I have sets of texts. The texts are rather short (up to 500 characters). The sets consist of up to 10 texts. I try to find phrases as long as possible which occur in most of the texts. In other words I am looking for identical substrings. The longer the better and the more texts they occur in also the better.
Example:
- "The red brown fox jumps over the lazy dog"
- "The red haired girl smokes brown cigars"
- "Where the yellow fox jumps over the haywire"
- "All the boys like a red brown fox"
- "A girl like a fox jumps over the dead boys grave"
Phrases (one word phrases ommitted):
- "red brown fox", length 12, occurence 2
- "fox jumps over the", length 18, occurrence 3
- "The red", length 7, occurrence 2
Phrases like "brown fox" or "fox jumps" are omitted, because they are subphrases of longer phrases.
I am looking for an algorithm to find those phrases.
CodePudding user response:
Finding the longuest commun substring is a commun DP algorithm explained pretty well here. https://www.geeksforgeeks.org/longest-common-substring-dp-29/ . After to find the occurence of the strings in the set of text you can simply use a code loke this.

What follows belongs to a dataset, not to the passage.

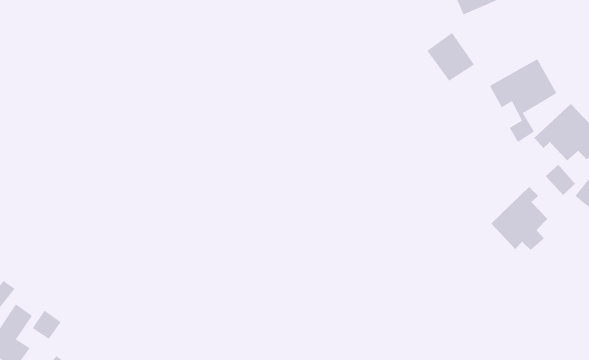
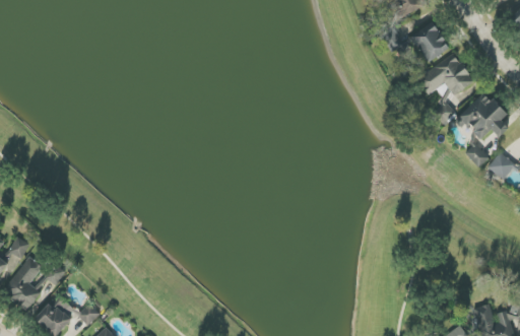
building: [427,32,475,82] -> [410,21,450,62]
building: [490,186,548,251] -> none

substring = "red brown fox"
n = 0
for text in texts:
if substring in text:
n = n 1
print(substring, n)
CodePudding user response:
As every substring is a prefix of some suffix, traversing a generalised suffix tree ought to let us compare paths both by how many leaves from different texts they share, indicating quantity of texts sharing a substring, as well as how long the distances to the leaves, indicating shared substring lengths.